--- Extracted data Enclosed Below ---

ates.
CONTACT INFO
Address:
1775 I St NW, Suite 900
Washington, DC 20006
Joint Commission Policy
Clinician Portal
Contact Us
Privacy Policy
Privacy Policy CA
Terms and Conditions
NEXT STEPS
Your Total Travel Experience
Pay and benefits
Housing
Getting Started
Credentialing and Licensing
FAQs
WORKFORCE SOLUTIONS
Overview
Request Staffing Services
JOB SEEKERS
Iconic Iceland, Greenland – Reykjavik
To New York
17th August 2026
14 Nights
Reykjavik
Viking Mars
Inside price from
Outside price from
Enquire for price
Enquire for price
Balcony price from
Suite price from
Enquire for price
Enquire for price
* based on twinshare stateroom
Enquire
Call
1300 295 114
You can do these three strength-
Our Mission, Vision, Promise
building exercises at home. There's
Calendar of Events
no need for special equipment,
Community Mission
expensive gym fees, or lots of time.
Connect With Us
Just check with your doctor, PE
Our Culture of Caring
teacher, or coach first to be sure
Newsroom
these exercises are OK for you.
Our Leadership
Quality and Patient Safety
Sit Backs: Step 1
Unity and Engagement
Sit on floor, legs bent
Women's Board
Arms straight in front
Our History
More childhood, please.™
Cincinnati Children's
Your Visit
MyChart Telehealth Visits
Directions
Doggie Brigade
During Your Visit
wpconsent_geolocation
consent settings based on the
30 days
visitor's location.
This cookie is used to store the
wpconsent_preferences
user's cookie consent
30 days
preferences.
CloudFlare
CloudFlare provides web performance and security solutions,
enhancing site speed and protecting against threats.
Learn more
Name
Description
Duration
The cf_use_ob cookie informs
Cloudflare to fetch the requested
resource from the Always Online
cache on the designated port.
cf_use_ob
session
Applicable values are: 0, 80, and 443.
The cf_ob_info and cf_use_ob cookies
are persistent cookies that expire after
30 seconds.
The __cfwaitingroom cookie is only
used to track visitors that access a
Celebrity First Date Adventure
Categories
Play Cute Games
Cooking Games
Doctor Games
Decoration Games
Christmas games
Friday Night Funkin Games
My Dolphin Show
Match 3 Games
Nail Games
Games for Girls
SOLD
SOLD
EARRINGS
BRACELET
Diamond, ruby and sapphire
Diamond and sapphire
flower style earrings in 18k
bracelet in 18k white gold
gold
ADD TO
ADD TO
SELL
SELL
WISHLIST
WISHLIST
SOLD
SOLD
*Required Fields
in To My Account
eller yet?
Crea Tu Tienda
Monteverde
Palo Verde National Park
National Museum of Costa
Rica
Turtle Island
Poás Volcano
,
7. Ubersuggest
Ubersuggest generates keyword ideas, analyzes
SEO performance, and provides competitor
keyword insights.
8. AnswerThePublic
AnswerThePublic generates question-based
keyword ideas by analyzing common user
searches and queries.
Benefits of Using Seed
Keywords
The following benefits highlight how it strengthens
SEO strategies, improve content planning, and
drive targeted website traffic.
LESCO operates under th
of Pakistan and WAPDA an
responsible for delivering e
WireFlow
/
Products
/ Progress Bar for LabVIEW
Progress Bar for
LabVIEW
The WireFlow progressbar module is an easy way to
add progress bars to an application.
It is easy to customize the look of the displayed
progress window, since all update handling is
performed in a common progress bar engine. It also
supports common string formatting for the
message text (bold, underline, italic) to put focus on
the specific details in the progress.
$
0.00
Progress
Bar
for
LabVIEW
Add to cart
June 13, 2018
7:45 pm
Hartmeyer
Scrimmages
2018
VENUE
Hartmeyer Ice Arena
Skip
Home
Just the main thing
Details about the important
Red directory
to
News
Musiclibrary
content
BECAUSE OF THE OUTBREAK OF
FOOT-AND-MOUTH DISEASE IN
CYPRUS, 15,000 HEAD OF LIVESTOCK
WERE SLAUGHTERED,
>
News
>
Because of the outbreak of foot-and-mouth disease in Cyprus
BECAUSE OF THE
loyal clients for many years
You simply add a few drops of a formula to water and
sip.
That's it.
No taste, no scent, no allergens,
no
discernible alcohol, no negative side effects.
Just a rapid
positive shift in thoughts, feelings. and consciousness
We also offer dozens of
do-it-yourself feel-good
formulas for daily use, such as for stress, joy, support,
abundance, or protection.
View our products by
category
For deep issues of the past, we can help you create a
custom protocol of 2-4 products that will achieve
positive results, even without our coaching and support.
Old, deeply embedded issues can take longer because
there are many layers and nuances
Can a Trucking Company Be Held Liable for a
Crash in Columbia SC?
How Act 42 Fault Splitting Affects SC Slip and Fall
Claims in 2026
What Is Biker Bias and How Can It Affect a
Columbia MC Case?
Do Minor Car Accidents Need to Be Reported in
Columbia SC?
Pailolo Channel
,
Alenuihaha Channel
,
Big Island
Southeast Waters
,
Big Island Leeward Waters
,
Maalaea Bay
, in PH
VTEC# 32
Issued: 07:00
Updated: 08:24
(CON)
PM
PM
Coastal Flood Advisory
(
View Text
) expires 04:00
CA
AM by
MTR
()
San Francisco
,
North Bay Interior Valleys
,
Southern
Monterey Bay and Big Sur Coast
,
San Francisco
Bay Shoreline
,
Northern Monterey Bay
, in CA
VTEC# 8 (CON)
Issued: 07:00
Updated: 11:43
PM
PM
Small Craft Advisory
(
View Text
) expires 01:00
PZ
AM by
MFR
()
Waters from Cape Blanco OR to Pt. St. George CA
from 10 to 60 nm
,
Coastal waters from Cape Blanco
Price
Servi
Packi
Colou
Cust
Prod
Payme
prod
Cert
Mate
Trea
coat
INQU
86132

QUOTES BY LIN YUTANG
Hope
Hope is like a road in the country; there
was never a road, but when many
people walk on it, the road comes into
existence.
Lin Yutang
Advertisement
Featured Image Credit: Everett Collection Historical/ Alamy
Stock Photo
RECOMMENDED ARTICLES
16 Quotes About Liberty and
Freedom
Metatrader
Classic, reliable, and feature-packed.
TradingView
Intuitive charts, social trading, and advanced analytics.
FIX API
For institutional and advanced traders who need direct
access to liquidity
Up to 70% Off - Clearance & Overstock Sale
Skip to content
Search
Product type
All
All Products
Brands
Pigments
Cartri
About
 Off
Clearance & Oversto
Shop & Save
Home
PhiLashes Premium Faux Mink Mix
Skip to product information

--- End of Enclosed Extracted data ---

Job item: This exercise requires the number of lines in the entries holding the word "Blanco", written alone.

Written response: 2